ドアをノックする音と共に、神官が部屋へと入って来た。
「レイク・オーグナ様。準備が整いました。どうぞこちらへ」
さあ、何の素質なんだ。
♦♦♦♦♦♢♦♦♦♦♦
「レイク・オーグナー。お前は......」 神官と握手をすると、何か奇妙なものを見るかのような、そんな目つきで俺を見る。
「......無能だ」
は?
「もう一回、聞いても良いですか?」
「無能だ。さっさと行け。オーグナーの天才などと言われていたが、単なるチンピラという事か。ほら、さっさと出ていけ」
意味が分からなかった。何故? 俺、無能なの? 今まで努力してきた意味って、なんなの?

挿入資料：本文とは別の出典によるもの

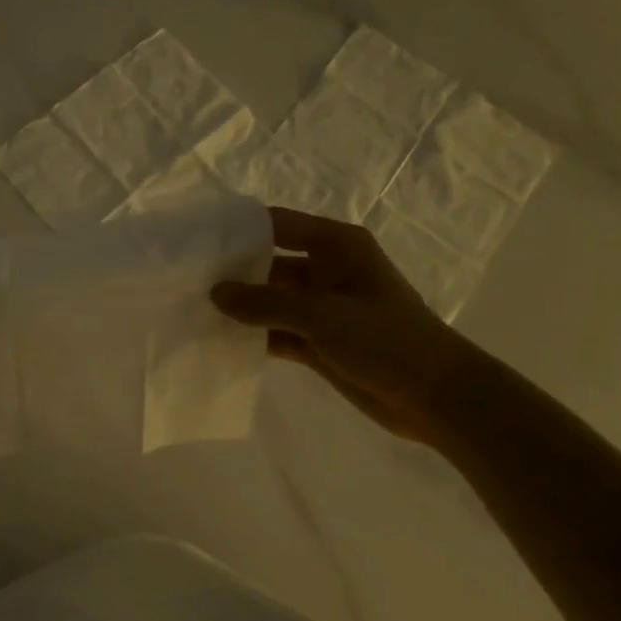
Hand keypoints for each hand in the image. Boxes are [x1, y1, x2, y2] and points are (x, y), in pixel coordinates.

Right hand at [211, 208, 468, 443]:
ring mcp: (322, 308)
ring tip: (192, 309)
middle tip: (186, 279)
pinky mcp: (319, 342)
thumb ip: (265, 302)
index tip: (197, 237)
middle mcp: (327, 270)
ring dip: (241, 307)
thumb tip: (215, 292)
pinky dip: (254, 336)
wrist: (435, 395)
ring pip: (271, 301)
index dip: (240, 229)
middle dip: (233, 272)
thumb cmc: (384, 339)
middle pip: (270, 263)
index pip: (278, 225)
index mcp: (336, 246)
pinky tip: (220, 341)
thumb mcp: (321, 314)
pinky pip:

こんな事になるなら、何も努力しない方が良いじゃんか。
ふら付く足で帰ろうとすると、神官に呼び止められた。
「おい無能! 髪の色を偽装する事は禁じられておる。オーグナーに調査団を派遣するからな。そのように言っておけ! あと、お前は見栄をはって染めるなど、恥ずかしいとおもわんのか? 卑怯な事はやめろ!」
は? 何? ムカつく。染めてねえよ。俺は神官に向かって中指を立てた。
「染めてねえよ! てめえこそちゃんと髪生やせよ! ハゲ!」
「は、は、禿とらんわ!」
しんどいけど、ボスに報告しなくてはいけない。外にはソワールが待っている。まずはソワールに言わないと。
はあ、かっこ悪いな。無能だなんて。
マジで。これからどうしよう。
♦♦♦♦♦♢♦♦♦♦♦
「そうですか。ボスの所へ行きましょう」
無能だったことを言うと、いつも優しいほほえみを見せてくれるソワールが、人形のように無表情になった。

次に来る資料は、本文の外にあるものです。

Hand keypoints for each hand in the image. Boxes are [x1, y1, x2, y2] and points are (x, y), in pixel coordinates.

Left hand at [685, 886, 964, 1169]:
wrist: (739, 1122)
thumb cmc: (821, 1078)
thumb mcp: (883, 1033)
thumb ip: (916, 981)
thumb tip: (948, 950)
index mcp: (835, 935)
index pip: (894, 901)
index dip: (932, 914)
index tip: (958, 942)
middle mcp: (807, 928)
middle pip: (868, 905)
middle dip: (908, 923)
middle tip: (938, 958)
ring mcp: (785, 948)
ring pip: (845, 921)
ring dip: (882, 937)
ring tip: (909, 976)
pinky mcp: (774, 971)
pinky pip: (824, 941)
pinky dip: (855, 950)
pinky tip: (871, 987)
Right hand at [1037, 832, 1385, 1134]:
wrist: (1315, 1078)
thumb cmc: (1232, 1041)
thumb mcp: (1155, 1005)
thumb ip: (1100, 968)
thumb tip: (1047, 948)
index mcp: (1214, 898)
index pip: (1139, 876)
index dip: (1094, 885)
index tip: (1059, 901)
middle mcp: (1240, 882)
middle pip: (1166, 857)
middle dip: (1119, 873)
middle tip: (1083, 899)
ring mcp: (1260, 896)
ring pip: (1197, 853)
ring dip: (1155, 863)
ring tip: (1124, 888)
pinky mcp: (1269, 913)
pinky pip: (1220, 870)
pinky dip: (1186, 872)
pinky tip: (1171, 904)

ソワールは俺が無能だったとしても、そんなの関係なしに付き合ってくれる。ただ、沢山応援してもらってたのに、こんな結果になって申し訳ない。
「ソワール、ごめん」
「はい、そうですね」
「え?」
「早くいきましょう。逃げないでくださいね。面倒ですから」
「ま、まって。何か、いつもと違くない?」
「レイク様、私達はオーグナーですよ? 貴方が無能な所為で、計画は練り直しです。ボスに報告しに行きましょう」
何だよ、それ。何なんだよ。マジでキツイ。マジで参ってくる。
ソワールは俺にとって大切な人だ。正直、俺の初恋であり、今でも好きだ。それなのに、それなのにさ。そんな感じで言われると、すごく辛いんだけど。
「そ、ソワール! 好きだ!」
ソワールなら、俺が無能でも一緒に居てくれる。そのはずだ。
「レイク様、貴方に対して愛情みたいなものは一切ありません。分かりますか? すべて演技です。だからそう言うのは迷惑です」
もう、何もかもが嫌になって来る。もういいや。もう頑張らない。